A wedding video is a very special way to remember the fun, romance and love that you enjoyed on your wedding day. It captures the smiles and messages of the friends and family most special to you in a real way, not one that is static. There are any effects, ideas and approaches that, if implemented professionally and tastefully, can make your wedding video even more special:

Don’t Compromise

Do not hire the cheapest videographer or use a friend of your mother’s boss simply because you feel obligated or because they have offered you a good deal. You will watch this wedding video for years to come, in good times and bad, and you never want to let your choice of videographer detract from the tone and value of the occasion. When choosing the company to do your video, do not rely simply on their demo reel, as this gives little indication to their manner and appearance at the actual wedding. Ask for a list of contactable references and follow through with these.

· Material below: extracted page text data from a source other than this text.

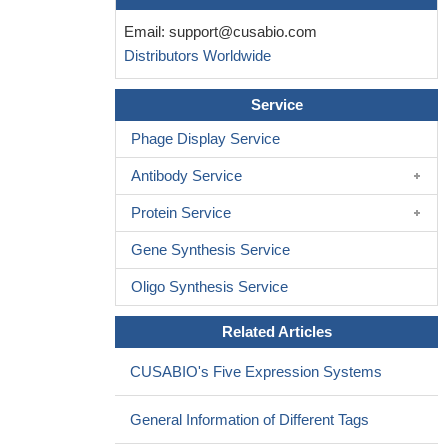
Email:
support@cusabio.com
Distributors Worldwide
Service
Phage Display Service
Antibody Service
Protein Service
Gene Synthesis Service
Oligo Synthesis Service
Related Articles
CUSABIO's Five Expression Systems
General Information of Different Tags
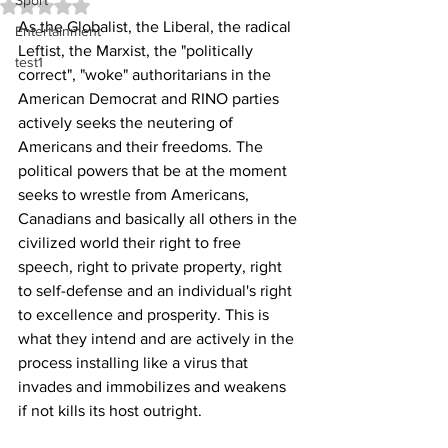
Sport
Rated NaN out of 5 stars.
As the Globalist, the Liberal, the radical 
Entertainment
Leftist, the Marxist, the "politically 
test1
correct", "woke" authoritarians in the 
American Democrat and RINO parties 
actively seeks the neutering of 
Americans and their freedoms. The 
political powers that be at the moment 
seeks to wrestle from Americans, 
Canadians and basically all others in the 
civilized world their right to free 
speech, right to private property, right 
to self-defense and an individual's right 
to excellence and prosperity. This is 
what they intend and are actively in the 
process installing like a virus that 
invades and immobilizes and weakens 
if not kills its host outright. 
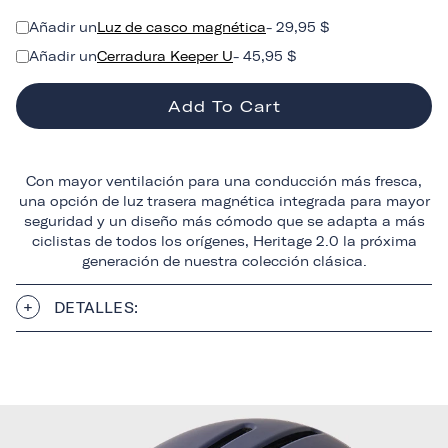
Añadir un
Luz de casco magnética
- 29,95 $
Añadir un
Cerradura Keeper U
- 45,95 $
Add To Cart
Con mayor ventilación para una conducción más fresca,
una opción de luz trasera magnética integrada para mayor
seguridad y un diseño más cómodo que se adapta a más
ciclistas de todos los orígenes, Heritage 2.0 la próxima
generación de nuestra colección clásica.
DETALLES:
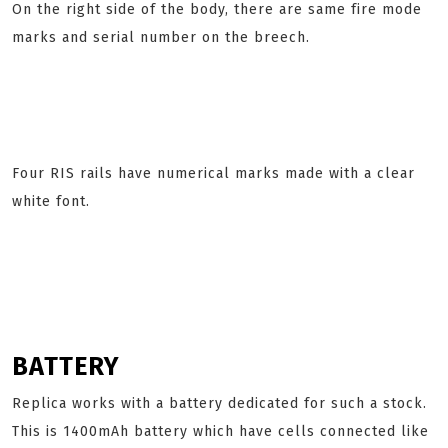
On the right side of the body, there are same fire mode
marks and serial number on the breech.
Four RIS rails have numerical marks made with a clear
white font.
BATTERY
Replica works with a battery dedicated for such a stock.
This is 1400mAh battery which have cells connected like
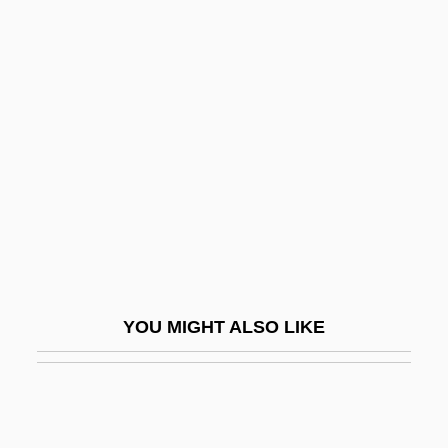
Bacterial Growth Curve
Bacterial Growth And Division
Bacterial Genetics
Bacteroides
Bactofugation
Bactometer
Bactrian
Bactrian Camel
Baculum
YOU MIGHT ALSO LIKE
Bacus, Kathleen
Bad Apples—Or Bad Policy
Bad Attitude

To ensure that the videographer knows exactly what to do and when, make sure that he or she has someone to whom they can turn with questions or requests. This can be the Maid of Honour, bridesmaids, Best Man or you. This person should know you well, as a couple, and should be able to advise the cameraman of which guests to capture on film if it is not possible to get everyone in.

It is imperative that the videographer attend all rehearsals so that they can make the necessary preparations for specific lighting requirements and possible spatial challenges.

Footage Before the Ceremony

Tell the story of how you met and what you are like as a couple by doing a short pre-wedding intro video. This can be a quirky spoof of how you met, or a more accurate, sweet rendition of the event. This reminds you, but also tells your special tale to your family and friends, who may not know the background. Narration, signboards and cute text screens between shots can tell the story in a shorter space of time.

Let the videographer in on the preparations of you, the bridal couple, and your entourage. Getting a sneak peek into how your partner was feeling and acting before the big moment is a unique opportunity.

At the Ceremony

It creates a realistic, first-hand account when the videographer captures the ‘behind-the-scenes’ shots of the ceremony (and, for that matter, wedding reception). These may include the musicians tuning their instruments, the decorators adding their final touches and the guests waiting in anticipation. If there are certain aspects of the ceremony that are especially important to be captured on film, tell your videographer well ahead of time so that these are not missed.

At the Reception

Encourage your videographer to interact with guests by getting onto the dance floor with them, standing on tables to get group shots, doing whatever he or she has to do to get great footage. The MC may need to make an announcement that requests that guests cooperate with the videographer, but they are generally quite keen to get in on the action when there is a camera around. Of course, the feelings of shy guests need to be respected and it would be inappropriate to force anyone into being on camera.

What has become quite popular and special is to have a clip of each wedding guest or couple saying something personal to the bride and groom. The cameraman can go to each table and request these, or the guests can be asked to approach the cameraman when they are ready.

Once the footage has been captured, edited and collated into a storyline, it is best to leave it with as few special effects as possible. It may be a good idea to have a highlights reel, music and one or two quotes or textual pieces of information but the original footage is usually more meaningful and special without the frills. The most important thing is that your video conveys to you and the friends and family with whom you choose to share it how special and wonderful your wedding day was.